片山の能力は天宮城と発動条件が殆ど一緒だ。
眠ることで未来をみる。天宮城と違うのは他人を夢の中に招き入れる、等という周りに影響を与える力ではないというところだろうか。
ただ、未来を見通すという破格の力であるが故にその分制約も多い。
例えば自分の目線でしか未来が見えない。
いつどこで何が起こるのかすべてを把握できたら文句ないのだが、残念ながら自分が将来目の当たりにすることになる場面しか見えない。
その上、時間が離れれば離れるほど殆どあてにならなくなっていく。
明日や明後日くらいなら夢で見たものがそのまま起こるのだが、その範囲が一ヶ月とかになると出鱈目な未来しか見えない。
だから片山もあまり使わないのだ。精度が悪いから。
ただ、勝手に発動することもある。その条件は『自分の今後が左右される』ことである。
例えば、誰か友人が亡くなるだとか、自分が事故に遭うだとかそういう重い内容だ。
しかもそういう重要なことに限ってそれを回避するのに時間が足りなかったりする。
そういうときは大抵、幼馴染全員の能力をフル活用してなんとかしているのだが。
片山の能力は危険なものほどよく当たるので、皆特に文句も言わず手伝ってくれる。それを放置したらどうなるかわからないから。
片山が眠って大体二時間後。
「………」
無言で片山が起き上がったので特に問題もなかったのかと胸を撫で下ろす藤井。
だが、片山が言ったのは予想とは真逆の言葉。
「どこにもいない」
「は?」
「私が見える範囲に龍一がいなかった」
片山は自分がいつか見ることになるであろう未来を視る。
その片山が見えなかったということは【リュウイチはこのままでは二度と帰ってこない】ということである。

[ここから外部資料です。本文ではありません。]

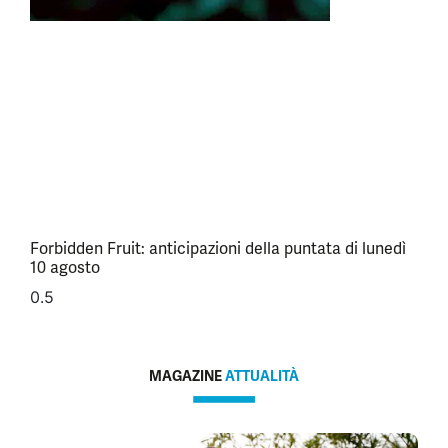
Forbidden Fruit: anticipazioni della puntata di lunedì
10 agosto
MAGAZINE
ATTUALITÀ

正確には二度と会えないといった方がただしいかもしれないが、どちらにせよなにもしなければ恐らく一生このままだ。
「……そんなことって、今までであったか」
「多分、ない。どっかの国で勝手に起こる事件とかはなんとも言えないけど、龍一が見えないなんてあり得ない」
なにせ一緒に暮らしているのだ。顔を会わせない日はないはずだ。
「どれくらい先を見た?」
「見れる範囲、全部」
つまり、一ヶ月は確実に帰ってこないということである。
なんとかしなければ。藤井は直ぐに風間に連絡を取る。
携帯に電話をかけてみるが反応がない。仕方がないので留守電をいれる。
「結城。龍一のことで厄介なことになったかもしれない。留守電聞いたらリビングにすぐ来てくれ」
それから三分後。
「りゅうがどうしたって?」
「び、びっくりした……急に出てこないでくれ」
ふっと空中から風間が現れた。
神出鬼没すぎて心臓に悪い。
「ゴメンゴメン。で、どうしたの」
「私の夢に龍一がいなかった」
「………それは、ヤバイね」
ことの重大さに直ぐに気づいたらしい風間は皆を集めてくると言って即座に転移した。
このフットワークの軽さがあるから一番に連絡をしたのである。
移動速度でテレポーターに敵う人はいない。
風間が幼馴染を集めるまでにかかった時間は十分もなかった。
全員風間から少しは説明を受けて飛んできたらしく、もう既に天宮城はどこにいるかを探り始めていた。
「また面倒ごとに巻き込まれやがって、あのトラブル吸引体質が……」
口では愚痴っているものの、この速度で集まれる人たちだ。
なんだかんだいっても弟分が大切なのだろう。
弟分に仕切られている事実は、とりあえずおいておくとして。